If there were not clues enough, there was also Holmes’s fascination with the Celtic languages, of which he was something of an expert. In my narrative “The Devil’s Foot,” I mentioned Holmes’s study on Chaldean Roots in the Ancient Cornish Language . I did not mention that this work won high praise from such experts as the British Museum’s Henry Jenner, the greatest living expert on the Cornish language. Holmes was able to demonstrate the close connection between the Cornish verb and the Irish verb systems.
The Holmes family were well known in Galway. Indeed, it was Holmes’s uncle, Robert Holmes, the famous Galway barrister and Queen’s Counsel, whom the Irish have to thank for the organization of the Irish National School system for the poorer classes, for he was a member of the Duke of Leinster’s seven-man education commission in the 1830s and 1840s, responsible for many innovative ideas. These few brief words will demonstrate, therefore, the significance of this aide-memoire, which Holmes passed to me in the spring of 1894.

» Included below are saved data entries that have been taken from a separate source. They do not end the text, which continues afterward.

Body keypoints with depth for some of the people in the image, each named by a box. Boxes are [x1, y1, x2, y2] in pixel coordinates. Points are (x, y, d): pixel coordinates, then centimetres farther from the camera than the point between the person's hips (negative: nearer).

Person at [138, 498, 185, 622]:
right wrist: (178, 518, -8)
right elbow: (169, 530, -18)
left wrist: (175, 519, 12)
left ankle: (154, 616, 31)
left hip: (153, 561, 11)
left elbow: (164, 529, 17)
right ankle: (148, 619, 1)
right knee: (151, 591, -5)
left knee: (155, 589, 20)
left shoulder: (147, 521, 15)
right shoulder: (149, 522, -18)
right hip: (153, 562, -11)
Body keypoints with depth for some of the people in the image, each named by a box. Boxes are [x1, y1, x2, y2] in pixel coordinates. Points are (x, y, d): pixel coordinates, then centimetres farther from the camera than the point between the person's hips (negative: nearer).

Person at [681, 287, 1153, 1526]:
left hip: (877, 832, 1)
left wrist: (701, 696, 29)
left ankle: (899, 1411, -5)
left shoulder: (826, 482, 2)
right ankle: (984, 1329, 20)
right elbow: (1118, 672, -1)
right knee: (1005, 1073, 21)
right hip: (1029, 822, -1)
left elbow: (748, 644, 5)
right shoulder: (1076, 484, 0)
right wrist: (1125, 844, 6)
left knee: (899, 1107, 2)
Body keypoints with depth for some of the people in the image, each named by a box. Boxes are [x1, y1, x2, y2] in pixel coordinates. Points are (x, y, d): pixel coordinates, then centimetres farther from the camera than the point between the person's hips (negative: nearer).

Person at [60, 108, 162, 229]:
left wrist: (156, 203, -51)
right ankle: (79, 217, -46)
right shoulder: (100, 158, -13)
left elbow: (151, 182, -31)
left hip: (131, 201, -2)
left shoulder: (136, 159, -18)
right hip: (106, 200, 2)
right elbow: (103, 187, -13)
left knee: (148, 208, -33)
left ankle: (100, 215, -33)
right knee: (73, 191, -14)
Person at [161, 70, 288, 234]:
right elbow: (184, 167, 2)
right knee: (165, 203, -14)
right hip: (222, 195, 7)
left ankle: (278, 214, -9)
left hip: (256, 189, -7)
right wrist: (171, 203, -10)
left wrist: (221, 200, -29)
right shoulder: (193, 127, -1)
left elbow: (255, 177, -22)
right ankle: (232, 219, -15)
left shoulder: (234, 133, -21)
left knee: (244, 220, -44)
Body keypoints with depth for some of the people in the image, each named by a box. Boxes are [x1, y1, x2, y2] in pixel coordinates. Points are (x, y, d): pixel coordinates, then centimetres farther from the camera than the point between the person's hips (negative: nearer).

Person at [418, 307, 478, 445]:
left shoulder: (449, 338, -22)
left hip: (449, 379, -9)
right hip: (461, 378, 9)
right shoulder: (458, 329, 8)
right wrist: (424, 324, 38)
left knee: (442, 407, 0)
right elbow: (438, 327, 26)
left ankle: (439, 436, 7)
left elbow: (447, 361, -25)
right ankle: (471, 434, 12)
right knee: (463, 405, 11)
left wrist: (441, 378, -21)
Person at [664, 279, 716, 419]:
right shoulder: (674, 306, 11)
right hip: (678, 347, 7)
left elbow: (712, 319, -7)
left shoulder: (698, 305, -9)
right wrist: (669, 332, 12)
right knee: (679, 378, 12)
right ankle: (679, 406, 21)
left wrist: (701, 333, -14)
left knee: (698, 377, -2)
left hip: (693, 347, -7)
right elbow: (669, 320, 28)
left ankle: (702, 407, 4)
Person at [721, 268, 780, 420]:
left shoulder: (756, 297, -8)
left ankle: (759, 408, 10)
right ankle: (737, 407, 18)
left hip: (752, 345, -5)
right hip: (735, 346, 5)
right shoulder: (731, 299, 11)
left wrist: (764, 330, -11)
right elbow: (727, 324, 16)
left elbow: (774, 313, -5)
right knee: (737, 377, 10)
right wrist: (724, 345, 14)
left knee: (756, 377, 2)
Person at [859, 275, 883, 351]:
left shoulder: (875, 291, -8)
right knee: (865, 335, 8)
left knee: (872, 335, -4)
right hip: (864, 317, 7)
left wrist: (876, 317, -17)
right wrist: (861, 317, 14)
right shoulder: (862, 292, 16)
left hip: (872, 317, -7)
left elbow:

My initial encounter with my second most dangerous adversary happened when I was lunching with my brother, Mycroft, in the Kildare Street Club, in Dublin, during September of 1873. I was barely twenty years old at the time, and thoughts of a possible career as a consulting detective had not yet formulated in my mind. In fact, my mind was fully occupied by the fact that I would momentarily be embarking for England, where I had won a demyship at one of the Oxford Colleges with the grand sum of 95 pounds per annum.
I had won the scholarship having spent my time at Trinity College, Dublin, in the study of chemistry and botany. My knowledge of chemistry owed much to a great Trinity scholar, Maxwell Simpson, whose lectures at the Park Street Medical School advanced my knowledge of organic chemistry considerably. Simpson was the first man to synthesize succinic acid, a dibasic acid obtained by the dry distillation of amber. It was thanks to this great countryman of mine that I had produced a dissertation thought laudable enough to win me the scholarship to Oxford.
Indeed, I was not the only Trinity man to be awarded a demyship to Oxford that year. My friend, Wilde, a brilliant Classicist, a field for which I had no aptitude at all, was also to pursue his education there. Wilde continually berated me for my fascination with sensational literature and one day promised that he would write a horror story about a portrait that would chill even me.